= Man'yō Shikō =

The Man'yō Shikō (万葉私考) is a 10-volume commentary on the Man'yōshū written by the kokugaku scholar Miyaji Haruki (宮地春樹).

== Overview ==
The Man'yō Shikō is a commentary on the Man'yōshū, an eighth-century anthology of waka poetry, by Miyaji Haruki, an Edo period kokugaku scholar, Confucianist, retainer of Tosa Domain, and student of Nishiyori Seisai, Motoori Norinaga, and Hagiwara Sōko.

== Writing ==
The Man'yō Shikō had its beginnings in the Haruki's personally-annotated copy (書入本 kakiire-bon) of the Man'yōshū, which he had completed on the 17th day of the fifth month of Tenmei 4 (4 July 1784 in the Gregorian calendar). A week or so later he set to work on a rewrite of these notes with a preface (第一冊識語 dai-issatsu shikigo). He died of illness in the fourth month of the following year, with his commentary incomplete. He was 58 years old, by Japanese reckoning.

== Contents ==
The Man'yō Shikō records Haruki's views of various expressions and compositional circumstances over which the Man'yōshū Kō (万葉集考) and Man'yō Daishōki had expressed doubt.

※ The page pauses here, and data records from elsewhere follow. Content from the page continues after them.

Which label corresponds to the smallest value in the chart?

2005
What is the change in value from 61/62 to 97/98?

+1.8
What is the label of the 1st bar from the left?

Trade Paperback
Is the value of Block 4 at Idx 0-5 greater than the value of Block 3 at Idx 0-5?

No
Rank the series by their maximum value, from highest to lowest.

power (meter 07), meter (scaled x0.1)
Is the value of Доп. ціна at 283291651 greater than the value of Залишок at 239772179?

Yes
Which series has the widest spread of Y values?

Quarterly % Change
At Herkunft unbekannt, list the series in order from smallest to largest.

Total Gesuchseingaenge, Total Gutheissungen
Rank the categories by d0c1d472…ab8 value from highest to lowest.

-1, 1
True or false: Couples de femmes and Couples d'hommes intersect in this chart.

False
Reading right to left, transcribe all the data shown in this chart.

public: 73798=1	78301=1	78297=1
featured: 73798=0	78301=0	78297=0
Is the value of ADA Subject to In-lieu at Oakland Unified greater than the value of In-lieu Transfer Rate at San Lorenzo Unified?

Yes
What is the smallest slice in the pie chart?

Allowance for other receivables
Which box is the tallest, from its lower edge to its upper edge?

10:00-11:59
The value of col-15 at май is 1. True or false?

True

It contains views likely acquired by Haruki from his teacher Norinaga, as well as indicating the fountainhead of the Tosa school of Man'yō scholarship. For these reasons Tadashi Ōkubo (1919–1980), in his article on the work for the 1983 Nihon Koten Bungaku Daijiten, states that it has attracted the attention of scholars interested in the history of Man'yōshū research.

== Textual tradition ==
A copy formerly in the holdings of Numata Yorisuke had been published posthumously by Haruki's son and heir Miyaji Nakae, but as of Ōkubo's writing of the Nihon Koten Bungaku Daijiten article said copy's whereabouts were unknown. The edition printed in the Nihon Koten Zenshū is based on a handcopied text made by Masamune Atsuo.